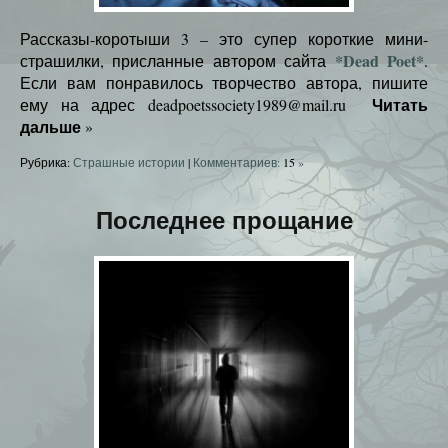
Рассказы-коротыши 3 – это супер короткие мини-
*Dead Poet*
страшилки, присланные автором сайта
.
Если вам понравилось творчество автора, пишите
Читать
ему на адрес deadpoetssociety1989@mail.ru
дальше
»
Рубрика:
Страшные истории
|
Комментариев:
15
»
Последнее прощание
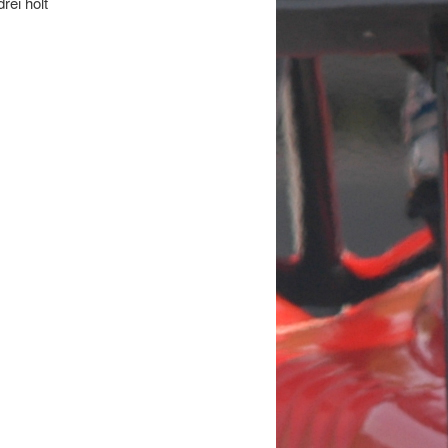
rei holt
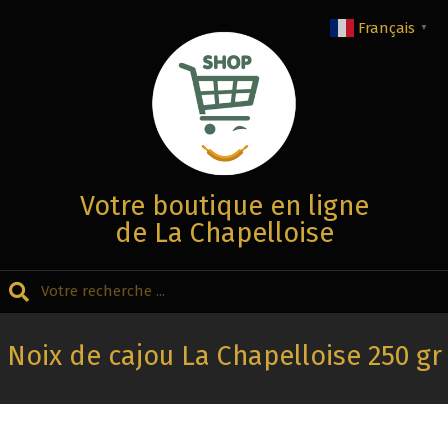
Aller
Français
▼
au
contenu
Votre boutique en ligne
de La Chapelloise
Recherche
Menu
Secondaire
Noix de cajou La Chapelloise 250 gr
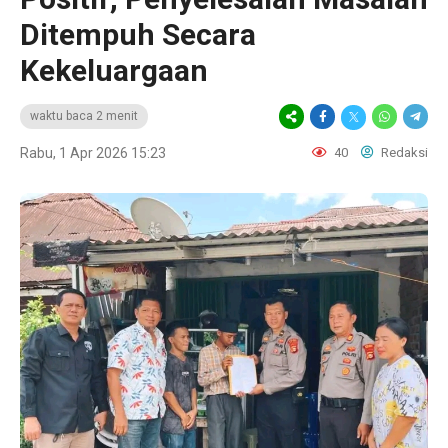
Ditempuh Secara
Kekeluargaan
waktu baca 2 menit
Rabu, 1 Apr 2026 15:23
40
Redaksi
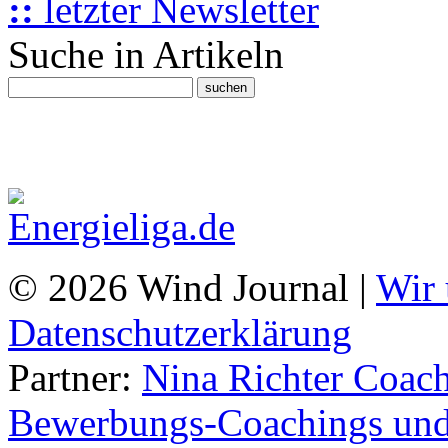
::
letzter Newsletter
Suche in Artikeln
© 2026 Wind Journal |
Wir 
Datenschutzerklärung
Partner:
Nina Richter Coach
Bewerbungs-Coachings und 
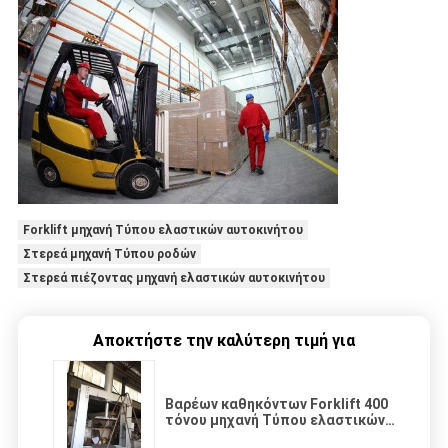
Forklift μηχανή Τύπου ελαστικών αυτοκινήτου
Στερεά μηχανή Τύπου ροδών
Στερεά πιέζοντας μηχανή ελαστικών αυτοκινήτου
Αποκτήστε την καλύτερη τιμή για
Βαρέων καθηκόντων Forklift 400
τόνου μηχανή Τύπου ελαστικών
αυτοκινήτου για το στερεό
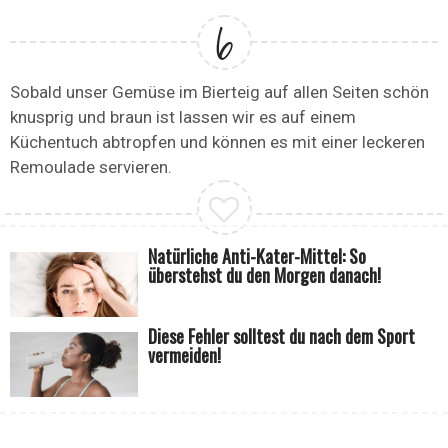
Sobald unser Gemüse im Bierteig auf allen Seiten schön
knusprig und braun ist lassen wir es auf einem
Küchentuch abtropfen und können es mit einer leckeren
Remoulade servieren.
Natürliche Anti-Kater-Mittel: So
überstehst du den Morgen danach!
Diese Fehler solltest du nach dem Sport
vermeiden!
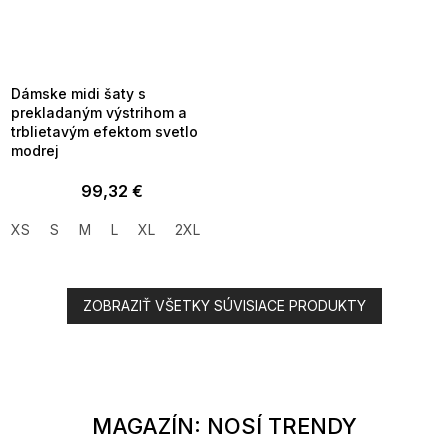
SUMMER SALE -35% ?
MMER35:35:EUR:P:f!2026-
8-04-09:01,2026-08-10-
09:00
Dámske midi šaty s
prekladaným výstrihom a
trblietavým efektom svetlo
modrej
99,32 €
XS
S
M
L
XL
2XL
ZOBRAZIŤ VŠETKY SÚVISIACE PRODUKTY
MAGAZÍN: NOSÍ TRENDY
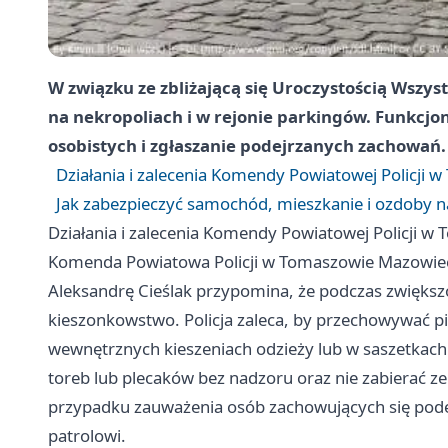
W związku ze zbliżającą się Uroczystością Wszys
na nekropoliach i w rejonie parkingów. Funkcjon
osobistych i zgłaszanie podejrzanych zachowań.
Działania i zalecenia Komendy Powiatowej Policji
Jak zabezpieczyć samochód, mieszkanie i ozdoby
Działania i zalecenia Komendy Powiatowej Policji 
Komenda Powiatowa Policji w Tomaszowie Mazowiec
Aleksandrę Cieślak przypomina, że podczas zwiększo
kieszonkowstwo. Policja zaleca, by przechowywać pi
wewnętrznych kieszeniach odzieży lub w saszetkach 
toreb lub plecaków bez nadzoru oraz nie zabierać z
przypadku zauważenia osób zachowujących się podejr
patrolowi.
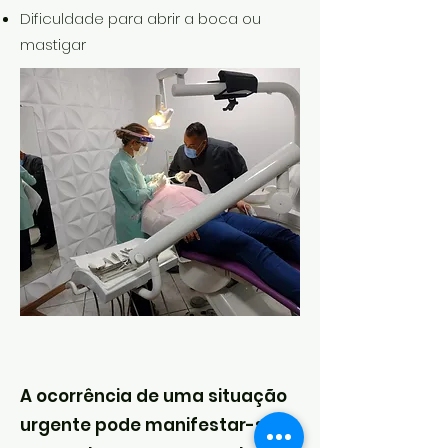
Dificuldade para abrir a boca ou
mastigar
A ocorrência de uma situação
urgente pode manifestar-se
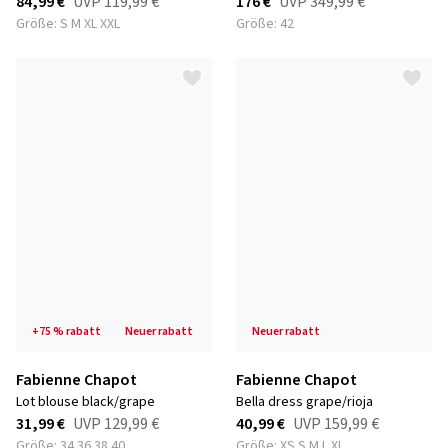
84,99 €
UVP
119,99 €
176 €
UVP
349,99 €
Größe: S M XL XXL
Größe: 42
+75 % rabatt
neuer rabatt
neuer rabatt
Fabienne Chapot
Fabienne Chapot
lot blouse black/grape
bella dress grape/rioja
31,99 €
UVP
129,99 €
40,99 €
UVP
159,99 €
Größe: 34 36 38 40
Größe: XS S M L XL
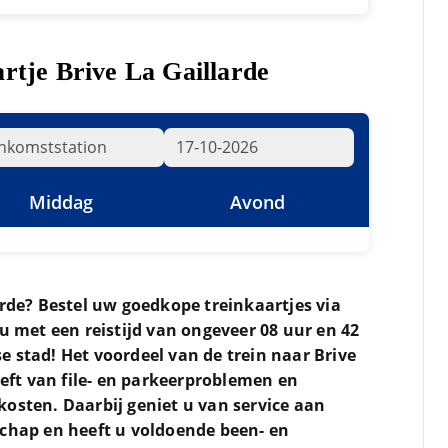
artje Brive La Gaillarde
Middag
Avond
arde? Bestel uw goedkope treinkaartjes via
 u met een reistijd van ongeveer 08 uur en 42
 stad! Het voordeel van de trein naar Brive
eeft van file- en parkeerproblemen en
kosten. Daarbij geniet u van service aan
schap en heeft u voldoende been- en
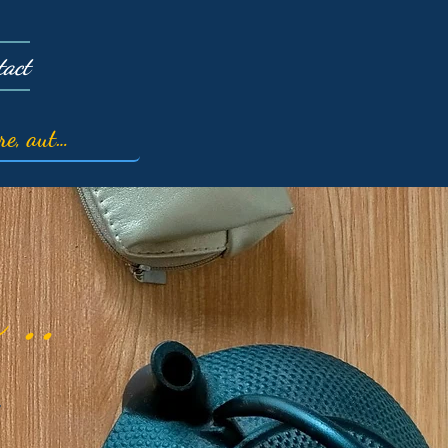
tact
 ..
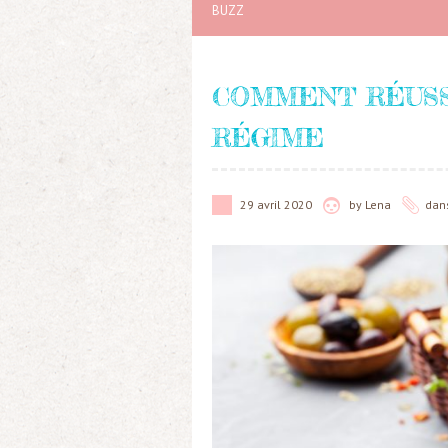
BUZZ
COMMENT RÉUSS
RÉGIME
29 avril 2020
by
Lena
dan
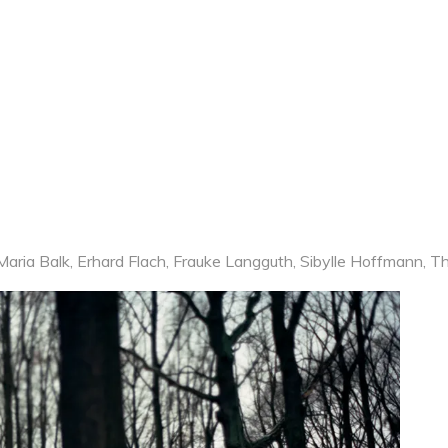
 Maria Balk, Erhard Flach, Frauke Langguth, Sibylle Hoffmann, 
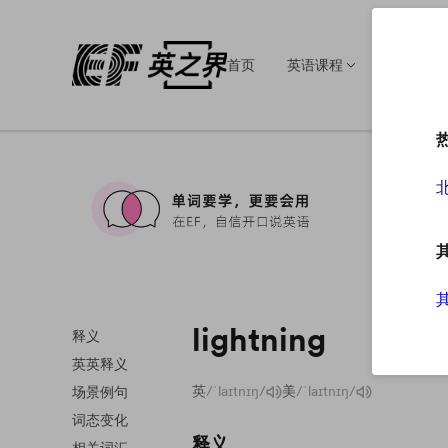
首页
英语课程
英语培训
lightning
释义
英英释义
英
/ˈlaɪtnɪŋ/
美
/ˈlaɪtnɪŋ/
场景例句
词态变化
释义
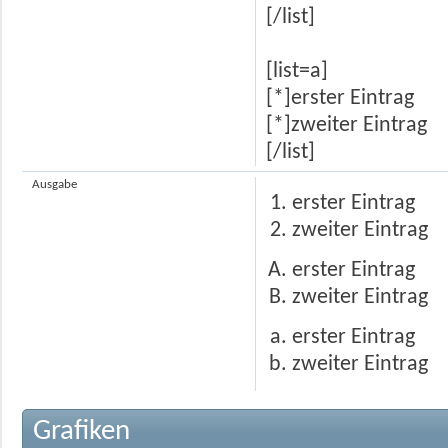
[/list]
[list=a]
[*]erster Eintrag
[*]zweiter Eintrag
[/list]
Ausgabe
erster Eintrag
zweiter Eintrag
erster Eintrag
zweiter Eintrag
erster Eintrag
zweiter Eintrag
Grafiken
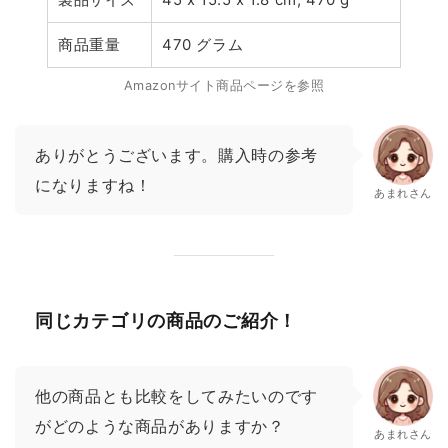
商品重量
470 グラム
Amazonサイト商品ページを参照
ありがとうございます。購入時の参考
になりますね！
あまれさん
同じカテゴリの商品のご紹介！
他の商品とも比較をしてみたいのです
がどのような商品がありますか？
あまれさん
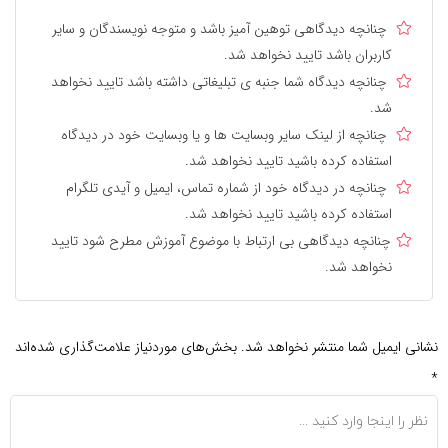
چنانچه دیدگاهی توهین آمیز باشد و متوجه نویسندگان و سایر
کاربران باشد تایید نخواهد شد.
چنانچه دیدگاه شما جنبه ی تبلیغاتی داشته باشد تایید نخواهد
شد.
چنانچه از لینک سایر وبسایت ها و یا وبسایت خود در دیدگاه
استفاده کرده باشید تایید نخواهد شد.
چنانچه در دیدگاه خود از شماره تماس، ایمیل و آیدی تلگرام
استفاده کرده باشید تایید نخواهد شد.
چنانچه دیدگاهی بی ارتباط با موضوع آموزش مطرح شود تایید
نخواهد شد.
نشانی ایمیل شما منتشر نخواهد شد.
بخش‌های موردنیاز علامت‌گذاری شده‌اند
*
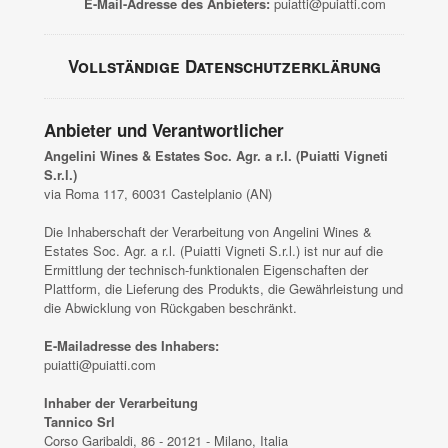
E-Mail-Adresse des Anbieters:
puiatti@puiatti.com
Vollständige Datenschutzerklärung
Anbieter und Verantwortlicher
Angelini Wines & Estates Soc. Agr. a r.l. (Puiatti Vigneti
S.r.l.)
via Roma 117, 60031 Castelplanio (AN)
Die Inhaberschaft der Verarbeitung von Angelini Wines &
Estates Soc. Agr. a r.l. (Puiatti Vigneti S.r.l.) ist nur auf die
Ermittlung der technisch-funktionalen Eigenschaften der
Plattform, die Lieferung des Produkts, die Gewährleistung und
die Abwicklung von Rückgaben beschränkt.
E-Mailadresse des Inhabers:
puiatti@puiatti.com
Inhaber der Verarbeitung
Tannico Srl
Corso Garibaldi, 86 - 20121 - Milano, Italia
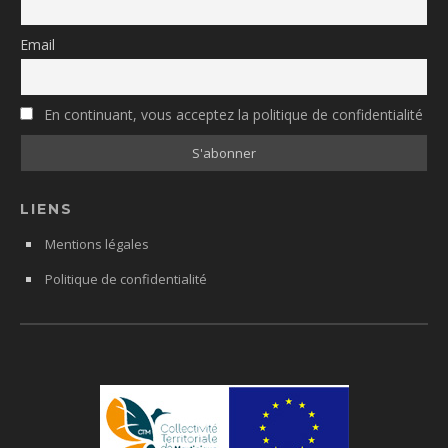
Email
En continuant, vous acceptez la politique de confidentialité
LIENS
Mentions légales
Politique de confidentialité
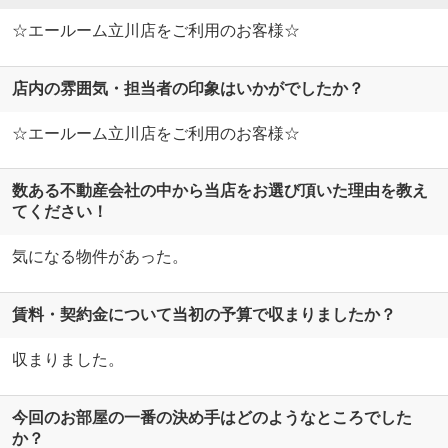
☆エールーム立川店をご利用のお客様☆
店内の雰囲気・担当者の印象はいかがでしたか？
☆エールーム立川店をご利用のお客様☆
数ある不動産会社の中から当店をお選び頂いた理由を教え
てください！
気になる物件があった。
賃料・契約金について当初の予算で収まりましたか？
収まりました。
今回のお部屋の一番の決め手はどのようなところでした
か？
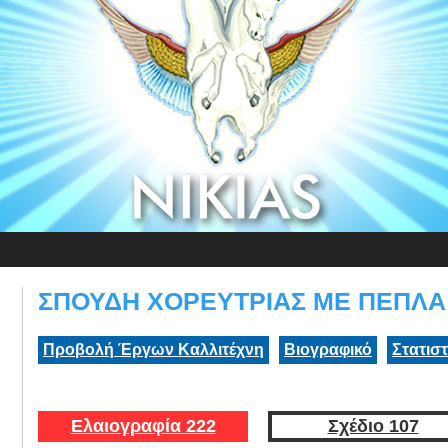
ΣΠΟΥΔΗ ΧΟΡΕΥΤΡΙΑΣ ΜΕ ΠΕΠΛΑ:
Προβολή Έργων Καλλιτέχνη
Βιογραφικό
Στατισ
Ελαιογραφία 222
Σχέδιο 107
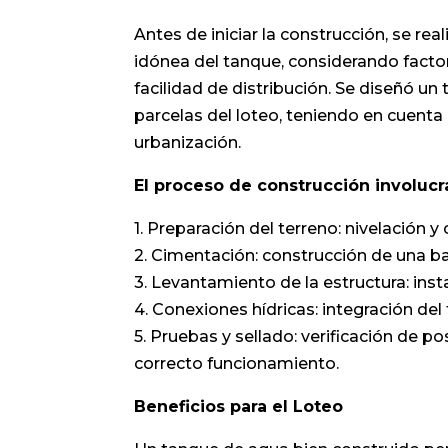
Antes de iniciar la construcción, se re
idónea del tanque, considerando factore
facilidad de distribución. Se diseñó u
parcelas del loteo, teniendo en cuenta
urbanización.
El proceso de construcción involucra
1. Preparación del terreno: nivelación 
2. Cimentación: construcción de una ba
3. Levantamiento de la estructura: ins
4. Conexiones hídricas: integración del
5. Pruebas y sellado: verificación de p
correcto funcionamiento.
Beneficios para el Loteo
------------------------------------------------
Exercise brief: Reproduce the records above exactly, leaving out every picture they contain.

Exercise answer:
Рассказы-коротыши 3 – это супер короткие мини-
*Dead Poet*
страшилки, присланные автором сайта
.
Если вам понравилось творчество автора, пишите
Читать
ему на адрес deadpoetssociety1989@mail.ru
дальше
»
Рубрика:
Страшные истории
|
Комментариев:
15
»
Последнее прощание
rei holt
Aller
Français
▼
au
contenu
Votre boutique en ligne
de La Chapelloise
Recherche
Menu
Secondaire
Noix de cajou La Chapelloise 250 gr
Ditempuh Secara
Kekeluargaan
waktu baca 2 menit
Rabu, 1 Apr 2026 15:23
40
Redaksi
::
letzter Newsletter
Suche in Artikeln
© 2026 Wind Journal |
Wir 
Datenschutzerklärung
Partner:
Nina Richter Coach
Bewerbungs-Coachings und 
Forklift μηχανή Τύπου ελαστικών αυτοκινήτου
Στερεά μηχανή Τύπου ροδών
Στερεά πιέζοντας μηχανή ελαστικών αυτοκινήτου
Αποκτήστε την καλύτερη τιμή για
Βαρέων καθηκόντων Forklift 400
τόνου μηχανή Τύπου ελαστικών
αυτοκινήτου για το στερεό
Sobald unser Gemüse im Bierteig auf allen Seiten schön
knusprig und braun ist lassen wir es auf einem
Küchentuch abtropfen und können es mit einer leckeren
Remoulade servieren.
Natürliche Anti-Kater-Mittel: So
überstehst du den Morgen danach!
Diese Fehler solltest du nach dem Sport
vermeiden!
SUMMER SALE -35% ?
MMER35:35:EUR:P:f!2026-
8-04-09:01,2026-08-10-
09:00
Dámske midi šaty s
prekladaným výstrihom a
trblietavým efektom svetlo
modrej
99,32 €
XS
S
M
L
XL
2XL
ZOBRAZIŤ VŠETKY SÚVISIACE PRODUKTY
MAGAZÍN: NOSÍ TRENDY
W związku ze zbliżającą się Uroczystością Wszys
na nekropoliach i w rejonie parkingów. Funkcjon
osobistych i zgłaszanie podejrzanych zachowań.
Działania i zalecenia Komendy Powiatowej Policji
Jak zabezpieczyć samochód, mieszkanie i ozdoby
Działania i zalecenia Komendy Powiatowej Policji 
Komenda Powiatowa Policji w Tomaszowie Mazowiec
Aleksandrę Cieślak przypomina, że podczas zwiększo
kieszonkowstwo. Policja zaleca, by przechowywać pi
wewnętrznych kieszeniach odzieży lub w saszetkach 
toreb lub plecaków bez nadzoru oraz nie zabierać z
przypadku zauważenia osób zachowujących się podejr
patrolowi.
Dificuldade para abrir a boca ou
mastigar
A ocorrência de uma situação
urgente pode manifestar-se
84,99 €
UVP
119,99 €
176 €
UVP
349,99 €
Größe: S M XL XXL
Größe: 42
+75 % rabatt
neuer rabatt
neuer rabatt
Fabienne Chapot
Fabienne Chapot
lot blouse black/grape
bella dress grape/rioja
31,99 €
UVP
129,99 €
40,99 €
UVP
159,99 €
Größe: 34 36 38 40
Größe: XS S M L XL
artje Brive La Gaillarde
Middag
Avond
arde? Bestel uw goedkope treinkaartjes via
 u met een reistijd van ongeveer 08 uur en 42
 stad! Het voordeel van de trein naar Brive
eeft van file- en parkeerproblemen en
kosten. Daarbij geniet u van service aan
schap en heeft u voldoende been- en
tact
 ..
BUZZ
COMMENT RÉUSS
RÉGIME
29 avril 2020
by
Lena
dan
 Maria Balk, Erhard Flach, Frauke Langguth, Sibylle Hoffmann, 
首页
英语课程
英语培训
lightning
释义
英英释义
英
/ˈlaɪtnɪŋ/
美
/ˈlaɪtnɪŋ/
场景例句
词态变化
释义
[/list]
[list=a]
[*]erster Eintrag
[*]zweiter Eintrag
[/list]
Ausgabe
erster Eintrag
zweiter Eintrag
erster Eintrag
zweiter Eintrag
erster Eintrag
zweiter Eintrag
Grafiken
商品重量
470 グラム
Amazonサイト商品ページを参照
ありがとうございます。購入時の参考
になりますね！
あまれさん
同じカテゴリの商品のご紹介！
他の商品とも比較をしてみたいのです
がどのような商品がありますか？
あまれさん
چنانچه دیدگاهی توهین آمیز باشد و متوجه نویسندگان و سایر
کاربران باشد تایید نخواهد شد.
چنانچه دیدگاه شما جنبه ی تبلیغاتی داشته باشد تایید نخواهد
شد.
چنانچه از لینک سایر وبسایت ها و یا وبسایت خود در دیدگاه
استفاده کرده باشید تایید نخواهد شد.
چنانچه در دیدگاه خود از شماره تماس، ایمیل و آیدی تلگرام
استفاده کرده باشید تایید نخواهد شد.
چنانچه دیدگاهی بی ارتباط با موضوع آموزش مطرح شود تایید
نخواهد شد.
نشانی ایمیل شما منتشر نخواهد شد.
بخش‌های موردنیاز علامت‌گذاری شده‌اند
*
E-Mail-Adresse des Anbieters:
puiatti@puiatti.com
Vollständige Datenschutzerklärung
Anbieter und Verantwortlicher
Angelini Wines & Estates Soc. Agr. a r.l. (Puiatti Vigneti
S.r.l.)
via Roma 117, 60031 Castelplanio (AN)
Die Inhaberschaft der Verarbeitung von Angelini Wines &
Estates Soc. Agr. a r.l. (Puiatti Vigneti S.r.l.) ist nur auf die
Ermittlung der technisch-funktionalen Eigenschaften der
Plattform, die Lieferung des Produkts, die Gewährleistung und
die Abwicklung von Rückgaben beschränkt.
E-Mailadresse des Inhabers:
puiatti@puiatti.com
Inhaber der Verarbeitung
Tannico Srl
Corso Garibaldi, 86 - 20121 - Milano, Italia
Email
En continuant, vous acceptez la politique de confidentialité
LIENS
Mentions légales
Politique de confidentialité
☆エールーム立川店をご利用のお客様☆
店内の雰囲気・担当者の印象はいかがでしたか？
☆エールーム立川店をご利用のお客様☆
数ある不動産会社の中から当店をお選び頂いた理由を教え
てください！
気になる物件があった。
賃料・契約金について当初の予算で収まりましたか？
収まりました。
今回のお部屋の一番の決め手はどのようなところでした
か？
ΣΠΟΥΔΗ ΧΟΡΕΥΤΡΙΑΣ ΜΕ ΠΕΠΛΑ:
Προβολή Έργων Καλλιτέχνη
Βιογραφικό
Στατισ
Ελαιογραφία 222
Σχέδιο 107
Antes de iniciar la construcción, se re
idónea del tanque, considerando factore
facilidad de distribución. Se diseñó u
parcelas del loteo, teniendo en cuenta
urbanización.
El proceso de construcción involucra
1. Preparación del terreno: nivelación 
2. Cimentación: construcción de una ba
3. Levantamiento de la estructura: ins
4. Conexiones hídricas: integración del
5. Pruebas y sellado: verificación de p
correcto funcionamiento.
Beneficios para el Loteo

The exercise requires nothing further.